> The problem
Please count the lines in the listing below that contain the string "name", matching case exactly, and give only that number.

> Input

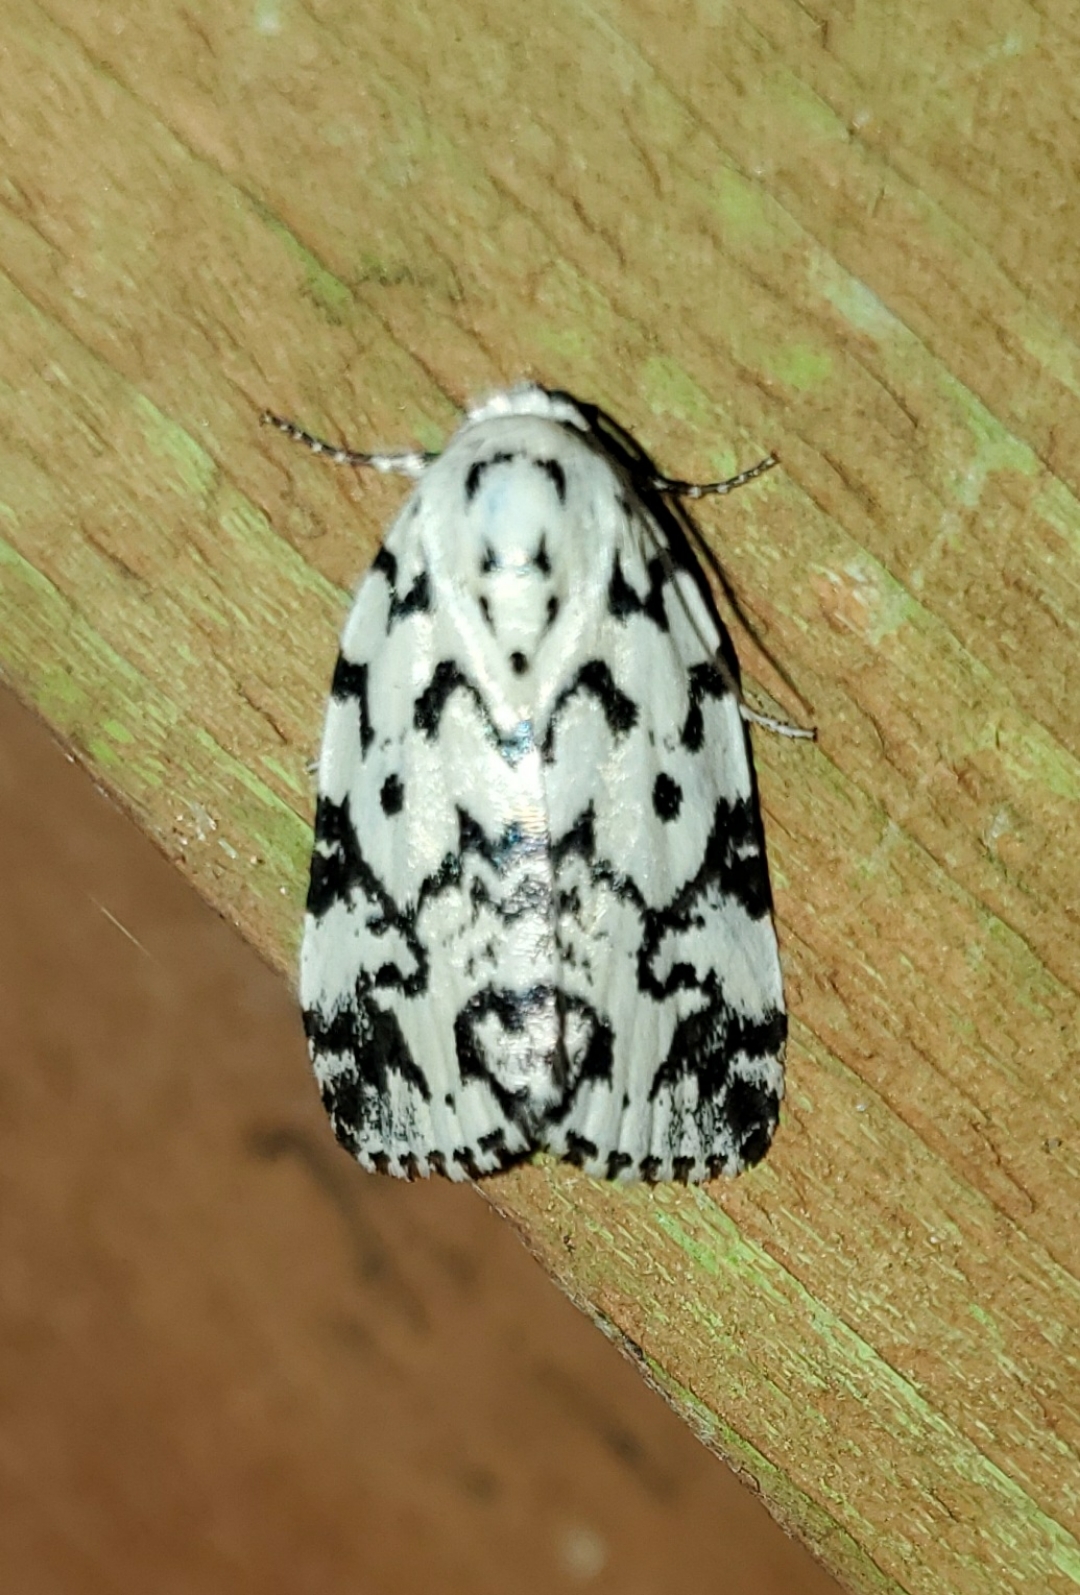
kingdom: Animalia
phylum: Arthropoda
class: Insecta
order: Lepidoptera
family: Noctuidae
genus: Polygrammate
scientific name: Polygrammate hebraeicum
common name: Hebrew moth
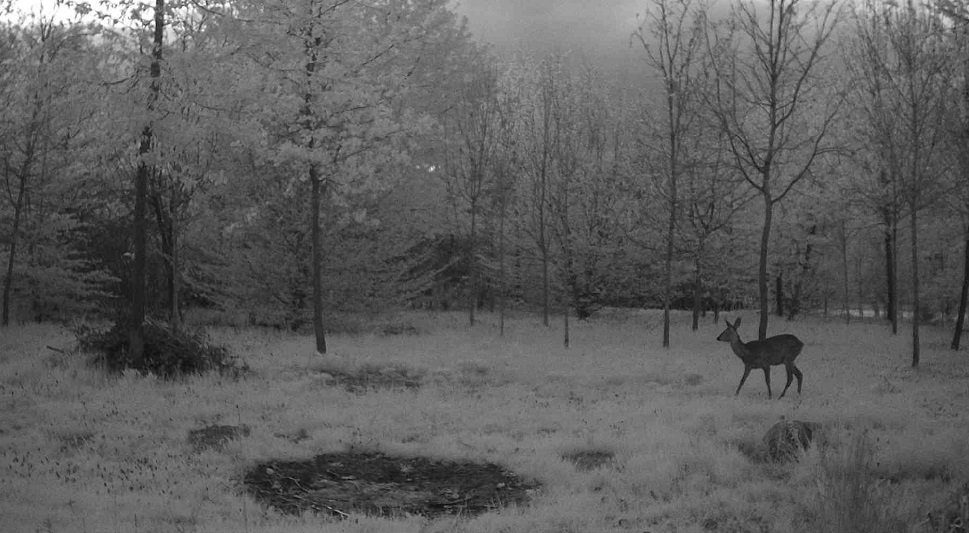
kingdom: Animalia
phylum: Chordata
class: Mammalia
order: Artiodactyla
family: Cervidae
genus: Capreolus
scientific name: Capreolus capreolus
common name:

> The solution
4